Is there any settings that specify the maximum number of shards for all indexes for one node?
My simplified scenario is that I have two machines, one with 8 CPUs and one with 4 CPUs, and one index with 10 shards. Now, the shards goes 5 to one machine, 5 to other one and this causes inequality on load of these machines (There is a continuous indexing flow and the slow machine has a constant 7 load and the fast machine has a load of 3).
The answer of this problem is to assign 7 shards to the fast machine and 3 shards to other., but I don't know how to solve this.
(I can't modify settings for the cluster and also I can't assign shards manually on one machine - This scenario is part from a bigger cluster, with different types of machines).
So, my question is how to set maximum shards per index per one specific one (Basically, having this setting will help me to set a maximum number of 3 shards on the slow machine).

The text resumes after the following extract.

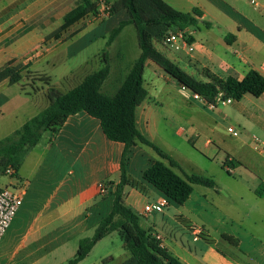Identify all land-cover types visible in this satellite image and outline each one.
<instances>
[{"label": "crops", "instance_id": "obj_1", "mask_svg": "<svg viewBox=\"0 0 264 264\" xmlns=\"http://www.w3.org/2000/svg\"><path fill=\"white\" fill-rule=\"evenodd\" d=\"M108 1L113 3L118 0ZM185 2L189 4L185 12H190L193 7L201 12L197 17L196 28L199 29L200 24H204L207 31L195 38L194 31L186 28L191 40L185 48L187 51L184 56L188 55L189 62L179 56H175V60L170 59L171 61L178 66L183 64L190 69L188 73L199 80L206 79V70L220 77L233 75L241 79L249 69H254L264 76V14L259 9L251 6L248 0ZM80 3L81 0H0V67L14 60L16 63L27 64L29 69L38 60L46 59L52 50L49 44L53 38L50 37L44 43L45 36L42 38L36 35L44 33L46 28L57 25L54 30L46 33L58 32L61 38L58 37L56 42H62L81 30V22H95L92 13L74 22H65V15ZM207 4L218 8L222 15L218 13L205 21L208 15ZM121 13L124 14L121 19L127 17L125 11L122 10ZM38 28L41 29L40 32H36ZM80 73L77 70L66 75L64 79L71 82L68 89L80 82L83 78ZM116 79L115 77L113 81ZM28 83L29 80L26 79L25 89L18 91L15 96L0 95V130H7L0 138L11 134L48 105L46 92L51 82L40 87L36 82L33 83L36 86L33 91L42 95L38 101L30 103L26 101V97L31 94L26 90ZM5 85H8L6 81L0 83V87ZM248 96L253 95L247 93L235 100L236 104L232 105L234 113H248L246 105L242 103L244 99L250 104L255 103L256 107H260L259 100L264 103V92L258 97ZM145 100L146 98L137 106L135 116L137 128L148 138V105H145ZM232 101L233 99L229 103ZM18 117H22V120H13ZM186 118L191 128L199 130L215 132L218 124L212 115L202 113L199 109L192 110ZM259 125L264 129V124ZM177 132L181 134L179 130ZM140 144L142 143L136 142L129 153L126 169L128 179L133 184L124 188L125 203L140 215L139 224L143 229L161 235L162 249L184 264H264L263 238L250 233L246 242L239 234L241 227L249 219L258 225L264 223V196L255 194V189L264 183V174L244 171L234 179L240 186L231 189L216 182L217 189L193 184L191 193L181 206H185L197 188L200 194L191 212L201 224L195 225L170 201L163 211L157 213L161 216L160 222L151 213H142L146 203L156 201L163 194L142 178L143 170L155 160H145L144 149ZM200 145L205 150L213 149L209 147L207 138ZM123 148V143L109 140L105 136L96 118L83 111L69 115L56 131H43L39 141L24 153L16 172V178L24 186V193L19 209L0 240V248L2 244L11 243L7 252V264H14L16 258L33 262L50 257L62 251L70 242L78 243L80 238L86 237L87 232L92 230L93 233L97 223L112 208ZM236 153L238 158L226 154L223 159L229 157L233 165L243 163L242 152ZM164 163L168 164V161ZM184 174L187 173L181 176ZM14 181L11 178L0 187ZM98 183L106 186L105 195H99ZM244 202L249 203L248 207ZM180 221L188 222L189 235L186 237L176 236L174 233V229L179 227L176 222ZM10 229L13 234L12 231L8 233ZM195 230L200 232L195 234ZM223 235L229 238L226 239Z\"/></svg>", "mask_w": 264, "mask_h": 264}, {"label": "trees", "instance_id": "obj_2", "mask_svg": "<svg viewBox=\"0 0 264 264\" xmlns=\"http://www.w3.org/2000/svg\"><path fill=\"white\" fill-rule=\"evenodd\" d=\"M110 7V15L123 10L127 17L119 20L111 29L106 45L116 38L125 25L133 24L140 48V54L132 62L115 92L109 95L101 90L110 72L109 61L103 52V65L100 68L87 73L78 84L64 92L50 85L46 92L48 105L11 134L0 139V166L11 167L14 170L13 176L16 177L24 153L39 141L43 131H56L69 115L80 111L86 112L99 121L101 130L109 140L123 143L124 148L119 161L120 176L113 192L112 208L97 223L90 236L79 239L75 254L66 264H77L97 241L113 231L117 232L129 254L122 264H184L158 246L150 231L140 226V215L125 203L124 188L133 184L128 179L126 169L131 147L140 142L151 147L161 158L168 161V164L161 160L151 162L143 170L142 178L170 202L182 204L191 193L193 184L214 189H217V185L211 176L202 174L181 176L176 173L173 167H176L177 163L137 128L135 111L147 96L142 78L145 61L147 59L153 61L181 86L206 102H214L219 93L223 99L239 100L247 93L258 97L264 92V76L254 69H249L241 79L233 75L220 77L206 70L204 72L206 79L199 80L157 50L154 43L161 42L170 30H185L197 25V17L201 15L197 7L185 12L174 8L165 0H118L111 3ZM95 10V0H81L79 5L65 15V22H74ZM56 34L58 38L59 35ZM190 40L189 36L187 41ZM23 71L26 79L32 84L36 80L44 84L51 82L49 76L30 71L27 64L10 60L0 67V83L2 81L9 85L18 83L23 77ZM21 87L22 90L25 89L24 86ZM224 164L225 161L223 166ZM255 194L264 196V183L255 189ZM223 237L229 238L226 235Z\"/></svg>", "mask_w": 264, "mask_h": 264}, {"label": "rangeland", "instance_id": "obj_3", "mask_svg": "<svg viewBox=\"0 0 264 264\" xmlns=\"http://www.w3.org/2000/svg\"><path fill=\"white\" fill-rule=\"evenodd\" d=\"M168 1L174 8L181 11H185L189 6L185 0ZM246 8L251 10L247 5ZM206 10L208 15L205 21L210 20L213 15H217L218 13L222 15V12L213 5L207 4ZM122 16L124 14L118 11L114 15L95 20L93 23L81 22L79 25V29L81 30L73 37L65 39L62 42H56L58 38H56L55 33L61 38V34L58 32L54 34L46 33L49 30H54L57 25L50 27V29L46 28L44 33L36 35L42 38L45 36L44 43L52 37L53 41L49 44L52 50L46 59L42 58L38 60L29 69L48 75L51 78V85L59 91L64 92L69 88L68 85L71 84V82L68 83L64 79L66 75L80 70V76H84L89 72L97 70L103 65L102 53L105 52L110 65V73L104 80L101 90L106 94H113L132 62L140 54L136 29L133 24L125 25L114 41L106 45V39L111 29L118 24ZM60 22H62V19H60ZM189 28L191 31H194L195 38H199L207 31L204 24H200L199 29L196 26ZM40 30L38 28L36 32H40ZM187 32L186 35L188 36L189 32ZM154 46L171 60H175V56H179L181 58L184 57L185 61L189 62L190 58L187 59L188 55L184 56L185 51H187L185 49L171 50L162 41L155 42ZM180 66L187 73L190 71L183 64H180ZM192 69L194 70V66H192ZM115 77L117 79L113 81ZM25 82L26 76L25 71H23V77L18 83L0 87V95L15 96L18 91L22 90L21 86H24ZM35 82L39 87L45 85L39 80ZM35 84H32L30 80L26 84V90L31 92L26 97V101L29 103L38 101L42 95L39 92L36 94L33 91V88L36 87ZM143 84L148 92V96L144 102L145 105H148V109L146 110V117L149 122L148 138L177 162L179 167H175L174 170L180 175L183 173L211 175L216 183L225 184L226 187L231 189L240 186L234 179L244 171L264 174V151L260 153L256 150L252 139V136H256L264 141V129L259 125L264 124V103L261 100H259L260 107H256L255 103L250 104L248 101L246 102L245 99L242 100V103L248 109L246 115L233 112L232 105L236 104L235 100L232 103L224 105L217 103L214 108H209L202 99L194 97L189 89L181 87L161 67L149 59H147L144 67ZM252 99L256 101L254 100L255 98ZM194 109H199L202 113L210 114L216 119L218 124L216 125L215 132L191 128L190 124L186 121V116H189ZM22 117H18V119L13 118V120L17 122L18 120H22ZM257 117L260 119V123ZM228 125L233 127L234 130L232 132H227ZM178 130L181 134L177 132ZM3 132L5 133L7 130H0V136ZM206 138H209V147H212V150H205L201 147L200 144ZM140 145L144 149L143 156L145 160L149 159L151 161L154 159L166 162L151 147L145 144ZM236 152H242L243 159L241 160H243V163H236L227 169L226 166H223L224 155L229 154L238 158ZM10 179L11 177L5 173V168L0 166V186L7 184ZM199 194V190L195 188L189 200L186 201L185 206H181L183 203L177 204L173 202V205L177 206L184 216H187L198 226L201 223L191 210L195 208ZM244 204L248 207L249 203L244 202ZM157 213L159 212L151 213V215L161 222V216ZM246 222V225L241 227L242 229L239 231L243 239L248 242L249 235L252 233L264 240V223L258 225V223H253L252 219ZM176 224L179 226L174 229L176 236L186 237L189 235L187 231L188 222L180 221L176 222ZM11 231L10 229L8 233ZM91 233L92 230L85 235L90 236ZM11 234H13V231ZM10 244H2L0 248V264H7L9 262L7 252L10 250ZM77 246V241H72L62 251L50 257L33 262L28 259L21 260L20 258H16L14 264H66L73 257ZM128 255V252L123 247L122 240L119 238L117 232L113 231L97 241L89 253L77 264H122Z\"/></svg>", "mask_w": 264, "mask_h": 264}, {"label": "built area", "instance_id": "obj_4", "mask_svg": "<svg viewBox=\"0 0 264 264\" xmlns=\"http://www.w3.org/2000/svg\"><path fill=\"white\" fill-rule=\"evenodd\" d=\"M96 1V10L92 13V18L95 20H100L106 18L110 15V5L111 3L107 0H95ZM249 4L256 9H259L261 13L264 14V0H248ZM188 36L186 35L185 30L175 29L170 30L163 38L162 43L171 50H181L185 49L188 46ZM40 49H42L40 47ZM184 87V86H182ZM185 88V87H184ZM194 97L200 98L197 94H193ZM203 100V99H202ZM232 98H221V94L219 93L214 102H206L203 100L205 105L209 108H214L217 103L225 104L229 103ZM229 132H232L234 129L232 126L227 127ZM254 142V148L258 151H264V141L260 140L256 136H252ZM207 142L210 143V140L207 139ZM227 169L230 166V158L226 157L224 160ZM5 173L13 178L15 181L6 186L0 187V240L4 235L5 231L9 227L13 217L15 216L17 210L19 209L22 203V197L24 193V186L18 179L13 176L14 170L11 167L5 168ZM99 195H105L107 193V188L103 183H98L97 185ZM168 204V200L166 197H161L154 202L146 203L143 206L142 213L150 214L153 212H161L163 208ZM200 230H195V234H198ZM150 234L157 240L158 246L160 248L163 247L162 237L158 232L150 231Z\"/></svg>", "mask_w": 264, "mask_h": 264}]
</instances>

I'm not sure if what you're asking for is doable but it's certainly not smart. If you only have two servers both servers must have the full set of your index data (1 primary on one server being mirrored by 1 replica on the other) or else your cluster will be in a permanent state of yellow. And that is never a good thing; if one server drops out of such a cluster it means some primary shards will not be available anymore - causing indexing to fail and searches to return partial results.
What you could do is set up anther weak server to help out in the cluster, then the two weak server could share the same load that the strong one carries alone. I think you could make this setup work by specifying different zone attributes in your elasticsearch.yml files on the strong and the weak serves - for instance:
cluster.routing.allocation.awareness.force.zone.values: strong,weak
cluster.routing.allocation.awareness.attributes: zone
node.attr.zone: strong
and on the two weak ones:
cluster.routing.allocation.awareness.force.zone.values: strong,weak
cluster.routing.allocation.awareness.attributes: zone
node.attr.zone: weak
Elasticsearch will then try to spread the primary shards evenly across the two zones, with 5 in the strong zone (1 server) and 5 in the weak zone (2 servers). Henceforth your weak servers will have a lighter load than the strong one.
Then your cluster lacks robustness and if one shard, for some reason or other, should become corrupt you have no backup (replica) to take over as new primary, meaning all data in that shard will be lost. It's not a healthy situation if this is critical data.
As for the 3-node 2-zone setup, I think it will work even if you have no replica shards, spreading the 10 primary shards across the two zones so that 5 gets assigned to the strong server and the remaining 5 to the two weaker ones.
If you only have two servers to play with I can only think of one way that will make Elasticsearch force the stronger server to handle more than half the primary shards and that is by tricking the Disk-based shard allocation mechanism:
If you set the low watermark to a high value and then reduce the free disc space on the weak server so that it drops below the value set in
cluster.routing.allocation.disk.watermark.low value
then no new shards will be assigned to this server - only to the strong server (which I assume to have more free disc). If the shards have already been allocated you will need to force them to be moved from the weak to the strong by also breaking the limit set by
cluster.routing.allocation.disk.watermark.high
whenever a node in a cluster uses more disc than the high watermark setting, Elasticsearch will actively relocate one or more shards from that server to a server with more free space.
But I would still suggest the 3-node solution. And using replicas, of course.